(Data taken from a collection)
· · · · ·
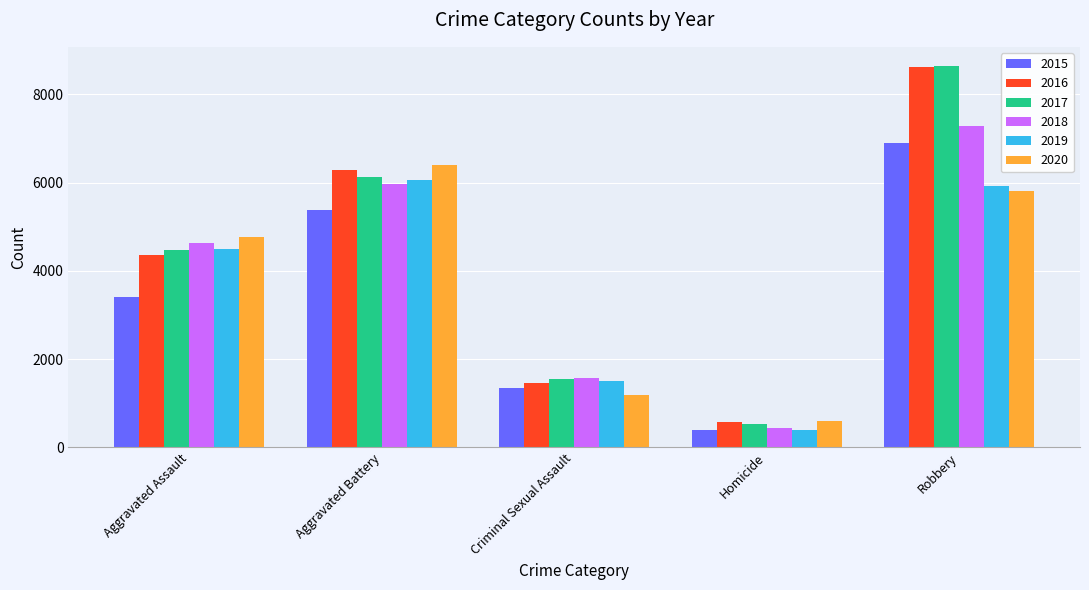

Rank the categories by 2015 value from highest to lowest.

Robbery, Aggravated Battery, Aggravated Assault, Criminal Sexual Assault, Homicide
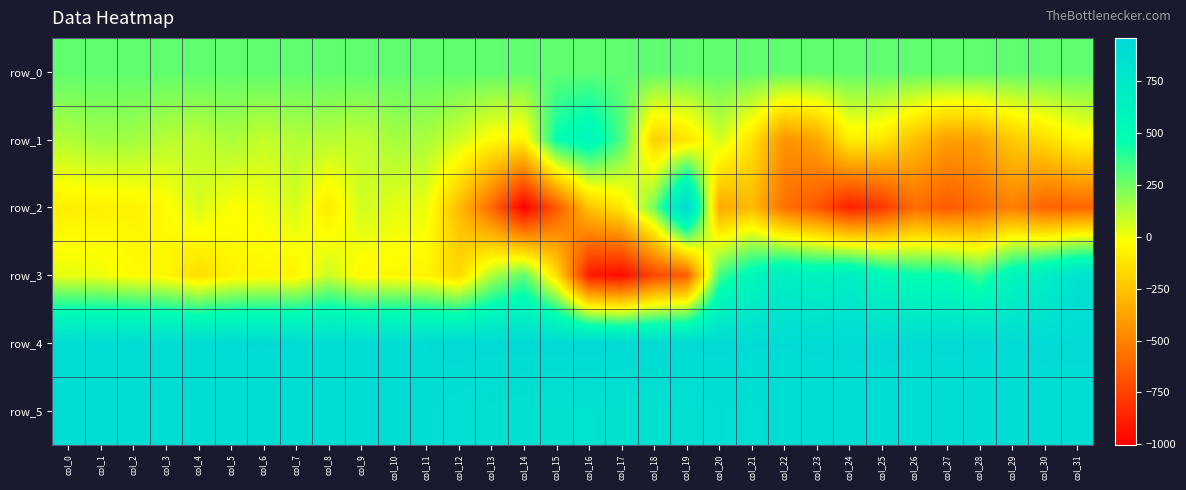

How many values in row_3 are below zero?

15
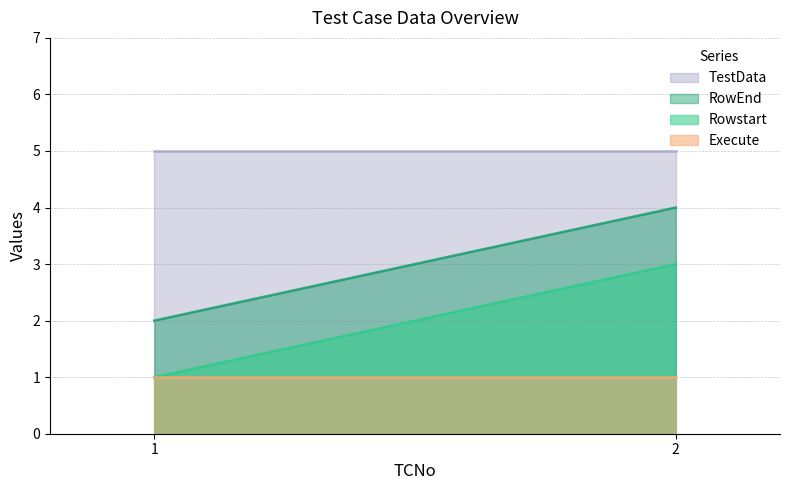

Between 1 and 2, which is larger?

2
· · · · ·
Job item: Rewrite the lines from the one containing "Robbery, Aggravated Battery, Aggravated" through the end of the material, replacing "larger" with "greater" and changing nothing else. Leave the pictures out.

Task solution:
Robbery, Aggravated Battery, Aggravated Assault, Criminal Sexual Assault, Homicide

How many values in row_3 are below zero?

15

Between 1 and 2, which is greater?

2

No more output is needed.